O’Sullivan might be gaining attention thanks to productions which have caught the ear of many influential figures in the techno realm and beyond, yet it’s by no means the only string to his bow, with an EP under his own name for William Burnett’s WT Records standing out as one of his more intriguing documents. The Free Flight EP – like the rest of his material – defies easy categorisation, though it’s undeniably lighter in tone than his other solo work, having more in common with Burnett’s pastoral kraut-inspired electronics under the Black Deer alias than anything from Berlin. “It’s lighter, it’s obviously melodically driven, it’s a little more playful, but tinged with melancholy,” he explains of the record. “Part of that is just Will (Burnett). The label head’s role as curator can very heavily influence the way a record comes out. But that said I do like doing melodic stuff.”

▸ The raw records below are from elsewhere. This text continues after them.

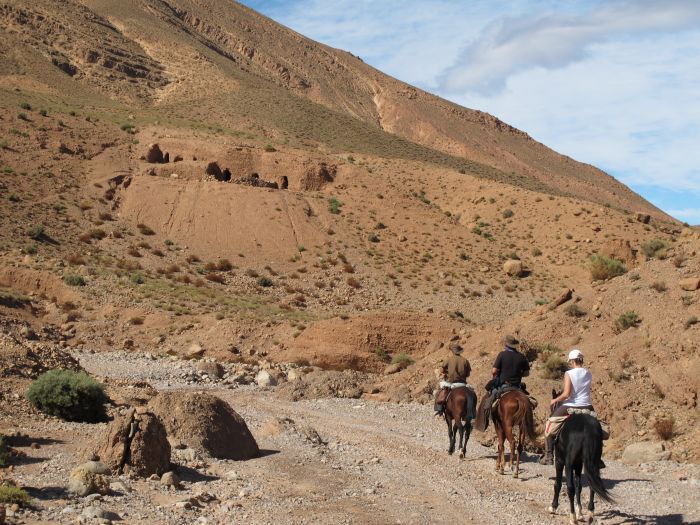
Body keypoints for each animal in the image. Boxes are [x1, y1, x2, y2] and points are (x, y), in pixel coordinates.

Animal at [548, 390, 612, 520]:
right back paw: (590, 511)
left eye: (553, 406)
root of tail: (587, 427)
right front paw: (580, 511)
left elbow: (558, 484)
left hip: (568, 464)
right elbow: (579, 486)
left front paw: (554, 507)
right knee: (593, 485)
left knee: (570, 487)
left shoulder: (560, 461)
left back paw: (572, 517)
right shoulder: (578, 464)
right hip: (593, 463)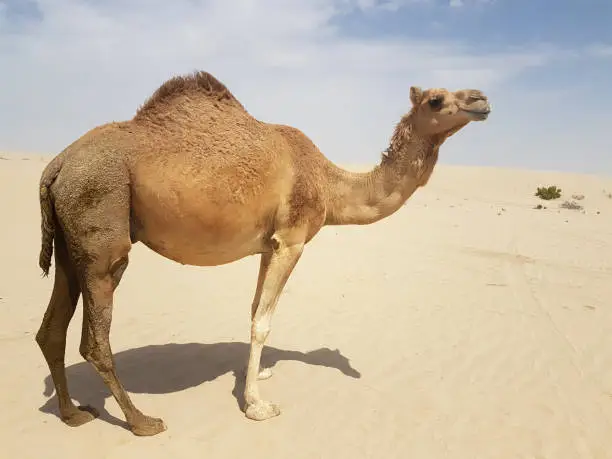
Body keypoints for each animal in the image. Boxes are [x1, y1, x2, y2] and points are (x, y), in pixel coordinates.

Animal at [35, 70, 490, 436]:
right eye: (436, 99)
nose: (481, 99)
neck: (328, 183)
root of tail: (57, 164)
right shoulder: (292, 239)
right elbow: (263, 322)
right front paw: (257, 405)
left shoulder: (269, 245)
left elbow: (254, 309)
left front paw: (259, 375)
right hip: (102, 225)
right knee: (95, 337)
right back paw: (142, 422)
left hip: (70, 242)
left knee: (52, 328)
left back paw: (74, 414)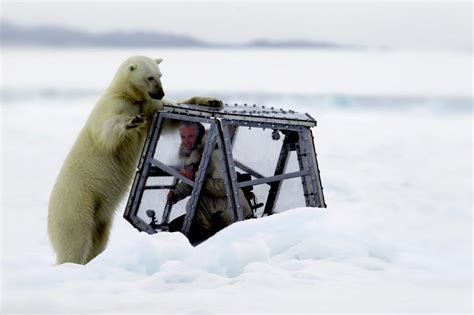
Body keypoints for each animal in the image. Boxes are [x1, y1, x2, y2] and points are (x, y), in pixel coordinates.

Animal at [47, 55, 221, 266]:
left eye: (160, 75)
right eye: (149, 77)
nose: (160, 93)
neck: (128, 95)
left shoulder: (149, 106)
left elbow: (170, 117)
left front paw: (211, 101)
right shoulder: (113, 106)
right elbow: (108, 131)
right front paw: (132, 121)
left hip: (100, 216)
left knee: (98, 237)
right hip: (77, 203)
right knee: (75, 240)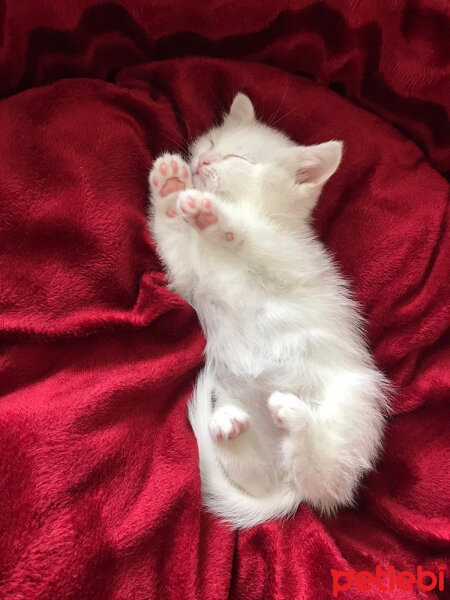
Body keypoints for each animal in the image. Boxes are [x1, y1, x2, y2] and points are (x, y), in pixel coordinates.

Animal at [147, 91, 386, 528]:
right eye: (211, 144)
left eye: (238, 158)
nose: (202, 163)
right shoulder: (188, 277)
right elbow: (172, 236)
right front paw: (170, 187)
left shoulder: (288, 257)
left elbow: (252, 237)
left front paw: (212, 214)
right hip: (240, 409)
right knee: (258, 477)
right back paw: (229, 428)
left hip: (352, 405)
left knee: (325, 480)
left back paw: (295, 417)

Outside of his solo work, his current concern is Further Reductions, a minimal wave, italo disco and pop-inspired collaboration between himself and his partner Katie Rose (pictured above), who has been living with for the last six years. “Collaboration was sort of inevitable,” he explains, “we both love music, and we’re living together in a small apartment full of records and synths. The project is really just built around the dialog that Katie and I have going. It’s always been very open format. Katie’s very specific about her vision. I mostly follow her lead.” Although they have only released one 7” for Captured Tracks and a cassette for Robert & Leopold so far, the pair have their debut album coming on Minimal Wave’s Cititrax label in coming months. As well as that album, there are already talks of another solo record on Avian and a further 12” on The Corner with Beau Wanzer later this year.

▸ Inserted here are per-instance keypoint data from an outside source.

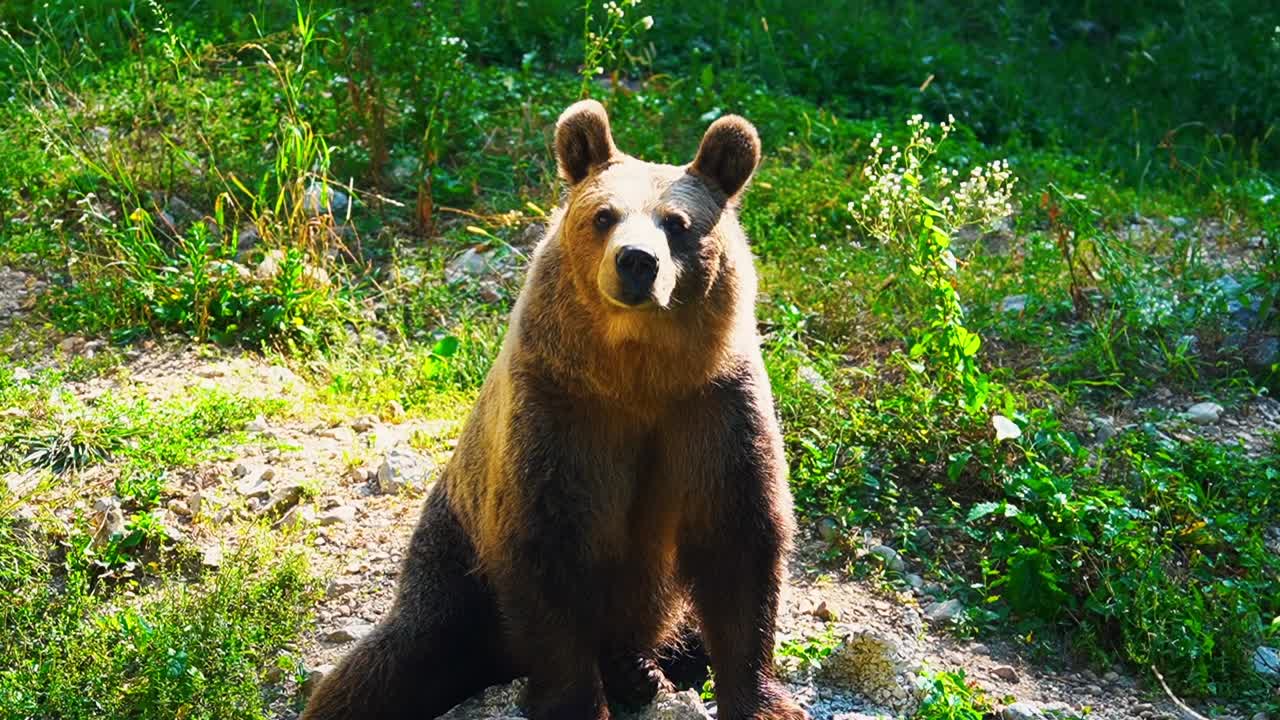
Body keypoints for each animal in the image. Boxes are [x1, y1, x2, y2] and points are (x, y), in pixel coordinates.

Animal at [300, 99, 806, 720]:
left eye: (678, 223)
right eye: (604, 215)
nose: (637, 261)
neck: (637, 374)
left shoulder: (712, 405)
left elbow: (739, 543)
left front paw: (760, 700)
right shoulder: (560, 410)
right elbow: (547, 547)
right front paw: (574, 701)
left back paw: (641, 671)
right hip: (448, 574)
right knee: (388, 665)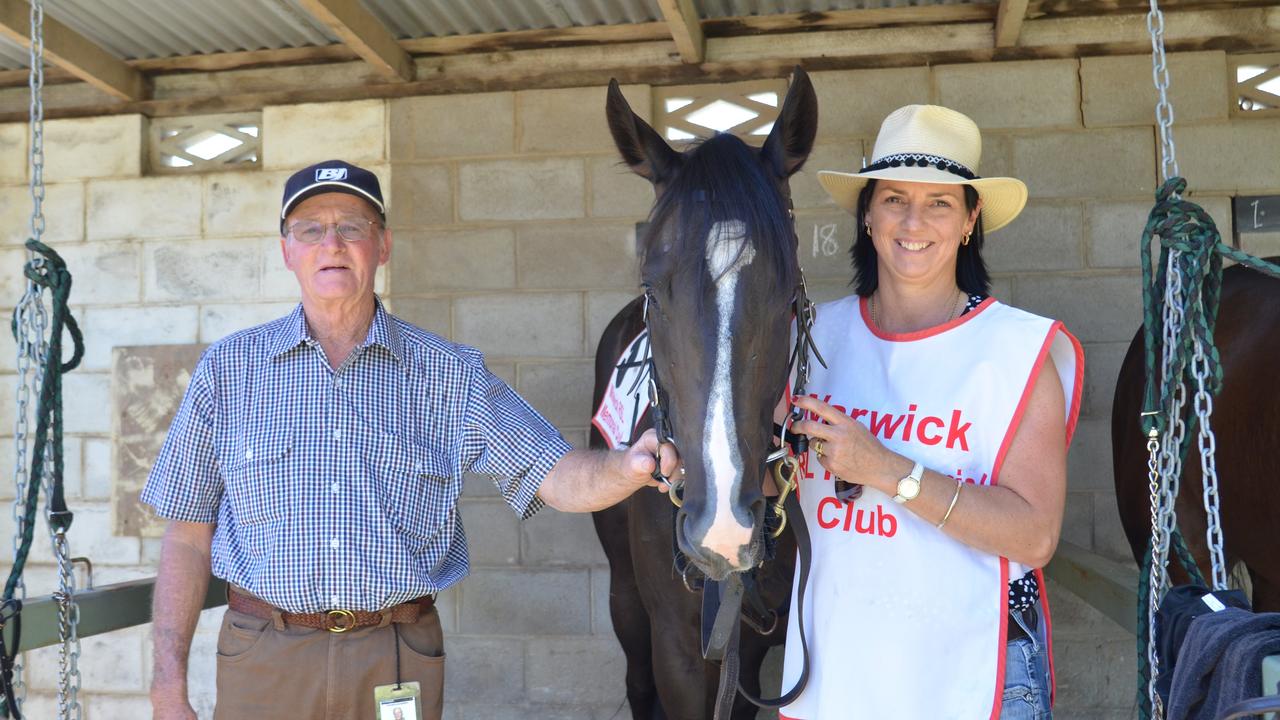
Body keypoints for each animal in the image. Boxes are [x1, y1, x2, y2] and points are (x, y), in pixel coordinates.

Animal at [586, 70, 814, 712]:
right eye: (652, 289)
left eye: (788, 292)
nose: (722, 525)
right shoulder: (676, 648)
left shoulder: (755, 643)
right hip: (625, 599)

It would be difficult not to see O’Sullivan’s music as part of a wider resurgence of techno, but it feels like he has been waiting quietly for years for trends to cycle back round again, without the cumulative baggage of the past attached. “I guess there have been some cultural shifts in the States, we’re more into dance music now than we were,” he explains. “People of my generation mostly grew up hating dance music – rave culture was despicable, it was the butt of jokes, you couldn’t say “I’m into techno”, you had to attach some disclaimer to it: ‘I’m into techno but only this kind’, or ‘I’m into techno but not what you think’. You couldn’t say ‘techno’ – that was very much a dangerous word, and sort of justifiably, because dance music culture in the States was always pretty bad.” Although O’Sullivan is talking of the country’s obsession with EDM, he feels New York City specifically has seen an upswing in the enthusiasm for the kind of techno he makes, with the continued efforts of The Bunker parties being complimented by smaller events at the newly opened Bossa Nova Civic Club, and Aurora Halal’s consistently adventurous Mutual Dreaming parties.

However, it becomes clear throughout our conversation that although his love is dance music – techno specifically – O’Sullivan isn’t particularly concerned what type of music he makes as much as he is gaining mastery over his machines. “I kind of went through a long period of not wanting to do anything with any kind of melodic content, but I think I might be partially coming out of that,” he explains of his current headspace. “I don’t like feeling trapped. I want to revisit some of those ideas and concepts I was working through with the first WT record with the tools and the knowledge that I have now. But yeah – also to some degree, my ear’s tired a little of spartan, militant monochrome techno, just at the moment,” he explains teasingly. “But I’m always open to exploring any ideas.”